Requirement:
Each entry below is to be copied out exactly and in full.

Records:
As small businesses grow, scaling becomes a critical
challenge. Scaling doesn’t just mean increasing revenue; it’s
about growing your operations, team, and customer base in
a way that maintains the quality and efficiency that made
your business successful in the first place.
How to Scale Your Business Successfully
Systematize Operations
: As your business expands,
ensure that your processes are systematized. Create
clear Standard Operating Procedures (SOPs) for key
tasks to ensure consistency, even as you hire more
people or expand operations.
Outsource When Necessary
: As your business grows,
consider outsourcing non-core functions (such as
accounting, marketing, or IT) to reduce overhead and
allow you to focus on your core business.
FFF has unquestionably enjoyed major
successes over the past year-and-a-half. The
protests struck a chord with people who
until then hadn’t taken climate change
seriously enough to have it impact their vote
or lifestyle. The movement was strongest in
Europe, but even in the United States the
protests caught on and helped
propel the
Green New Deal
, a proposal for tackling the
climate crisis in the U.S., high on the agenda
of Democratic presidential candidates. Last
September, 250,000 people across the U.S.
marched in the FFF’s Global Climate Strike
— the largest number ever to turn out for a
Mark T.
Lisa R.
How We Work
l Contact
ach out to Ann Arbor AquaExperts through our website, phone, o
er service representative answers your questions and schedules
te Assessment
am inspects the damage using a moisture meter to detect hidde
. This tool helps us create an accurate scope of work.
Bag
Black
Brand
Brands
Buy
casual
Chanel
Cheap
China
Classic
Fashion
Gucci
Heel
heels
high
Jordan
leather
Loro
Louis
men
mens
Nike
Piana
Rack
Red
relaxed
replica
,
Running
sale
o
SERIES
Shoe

Exercise response:
As small businesses grow, scaling becomes a critical
challenge. Scaling doesn’t just mean increasing revenue; it’s
about growing your operations, team, and customer base in
a way that maintains the quality and efficiency that made
your business successful in the first place.
How to Scale Your Business Successfully
Systematize Operations
: As your business expands,
ensure that your processes are systematized. Create
clear Standard Operating Procedures (SOPs) for key
tasks to ensure consistency, even as you hire more
people or expand operations.
Outsource When Necessary
: As your business grows,
consider outsourcing non-core functions (such as
accounting, marketing, or IT) to reduce overhead and
allow you to focus on your core business.
FFF has unquestionably enjoyed major
successes over the past year-and-a-half. The
protests struck a chord with people who
until then hadn’t taken climate change
seriously enough to have it impact their vote
or lifestyle. The movement was strongest in
Europe, but even in the United States the
protests caught on and helped
propel the
Green New Deal
, a proposal for tackling the
climate crisis in the U.S., high on the agenda
of Democratic presidential candidates. Last
September, 250,000 people across the U.S.
marched in the FFF’s Global Climate Strike
— the largest number ever to turn out for a
Mark T.
Lisa R.
How We Work
l Contact
ach out to Ann Arbor AquaExperts through our website, phone, o
er service representative answers your questions and schedules
te Assessment
am inspects the damage using a moisture meter to detect hidde
. This tool helps us create an accurate scope of work.
Bag
Black
Brand
Brands
Buy
casual
Chanel
Cheap
China
Classic
Fashion
Gucci
Heel
heels
high
Jordan
leather
Loro
Louis
men
mens
Nike
Piana
Rack
Red
relaxed
replica
,
Running
sale
o
SERIES
Shoe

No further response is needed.